El presidente Russell M. Nelson enseñó: “La doctrina pura de Cristo es poderosa; cambia la vida de todo aquel que la entiende y procura implementarla en su vida”21.
El élder Dieter F. Uchtdorf enseñó: “[La guía] Para la Fortaleza de la Juventud declara con claridad la doctrina de Jesucristo [y] los invita [a ustedes, los jóvenes] a tomar decisiones basándose en [ella]”22.
El élder Dale G. Renlund enseñó: “Invitamos a los misioneros a hacer lo que ellos piden hacer a quienes enseñan: […] aplicar la doctrina de Cristo en su vida [y] seguir adelante y permanecer en la senda de los convenios”23.
La doctrina de Cristo confiere poder a quienes tienen dificultades o sienten que no pertenecen a la Iglesia, pues, como declaró el élder D. Todd Christofferson, les ayuda a “afirmar: Jesucristo murió por mí […]. Él me ama”24.
Padres, si su hijo o hija tiene dificultades con algún principio del Evangelio o alguna enseñanza profética, por favor, resistan todo impulso de hablar mal25 o criticar activamente a la Iglesia o a sus líderes. Ese proceder inferior y secular no es digno de ustedes, y puede ser letal para la fidelidad a largo plazo de su hijo26. Dice mucho de ustedes el que deseen proteger a su preciado hijo, que intercedan por él o muestren señales de solidaridad con él; pero mi esposa, Jayne, y yo sabemos por experiencia propia que enseñar a nuestros amados hijos por qué todos necesitamos desesperadamente a Jesucristo y cómo aplicar Su gozosa doctrina es lo que los fortalecerá y sanará. Hagamos que acudan a Jesús, quien es Su verdadero intercesor ante el Padre. El apóstol Juan enseñó: “… el que persevera en la doctrina de Cristo […] tiene al Padre y al Hijo”. Luego nos advierte que tengamos cuidado “[s]i alguno viene a vosotros y no trae esta doctrina”27.

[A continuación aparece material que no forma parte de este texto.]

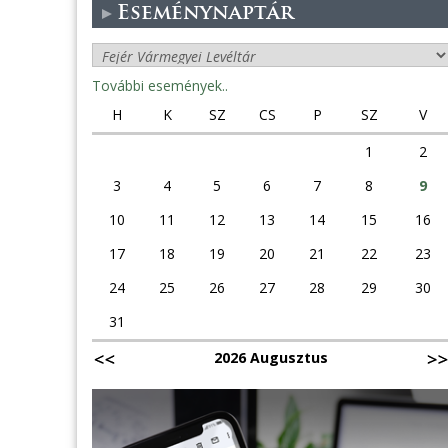
Eseménynaptár
További események..
H
K
SZ
CS
P
SZ
V
1
2
3
4
5
6
7
8
9
10
11
12
13
14
15
16
17
18
19
20
21
22
23
24
25
26
27
28
29
30
31
2026 Augusztus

Jayne y yo visitamos recientemente el desierto donde Moisés levantó una serpiente de bronce ante los errantes hijos de Israel. El Señor había prometido sanar a todos los que fuesen mordidos por las serpientes ponzoñosas, si tan solo la miraban28. Al levantar la doctrina de Cristo ante nosotros, el profeta del Señor está haciendo lo mismo “para sanar a las naciones”29. Sean cuales sean las mordeduras, el veneno o las luchas que experimentemos en este desierto terrenal, no seamos como aquellos de la antigüedad o de la actualidad, que podrían haber sido sanados, pero, tristemente, “la razón por la que no quisieron mirar fue que no creyeron que los sanaría”30. El Libro de Mormón afirma: “Y ahora bien […], esta es la senda; y no hay otro camino, ni nombre dado debajo del cielo por el cual el hombre pueda salvarse en el reino de Dios. Y ahora bien, he aquí, esta es la doctrina de Cristo”31.

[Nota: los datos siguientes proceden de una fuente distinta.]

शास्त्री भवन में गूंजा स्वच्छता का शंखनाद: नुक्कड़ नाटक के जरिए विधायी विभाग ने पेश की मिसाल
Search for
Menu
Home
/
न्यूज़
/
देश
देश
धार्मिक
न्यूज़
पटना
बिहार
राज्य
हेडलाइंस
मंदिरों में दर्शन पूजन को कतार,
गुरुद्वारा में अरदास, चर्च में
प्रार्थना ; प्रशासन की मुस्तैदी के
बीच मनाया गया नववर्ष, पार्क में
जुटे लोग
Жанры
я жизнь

Aquella noche en Nueva Jersey, el compartir por qué necesitamos a Jesucristo y Su doctrina me dio a mí una nueva hermana y a ella un nuevo hermano; ambos sentimos el testimonio apacible y confirmador del Espíritu Santo. De manera natural, la invité a dar su información de contacto y continuar la conversación con nuestros misioneros, y ella estuvo encantada de hacerlo.

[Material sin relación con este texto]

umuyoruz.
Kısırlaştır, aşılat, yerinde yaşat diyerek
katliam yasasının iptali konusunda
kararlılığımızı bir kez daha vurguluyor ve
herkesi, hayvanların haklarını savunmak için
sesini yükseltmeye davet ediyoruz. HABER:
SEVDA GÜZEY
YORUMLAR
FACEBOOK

“Por lo tanto, cuán grande es la importancia de dar a conocer estas cosas a los habitantes de la tierra”, declara el Libro de Mormón —de amar, compartir e invitar32—, conforme recogemos a Israel en todas nuestras comunidades y familias, “para que sepan que ninguna carne puede morar en la presencia de Dios, sino por medio de los méritos, y misericordia, y gracia [y doctrina] del Santo Mesías”33. En el nombre de Jesucristo. Amén.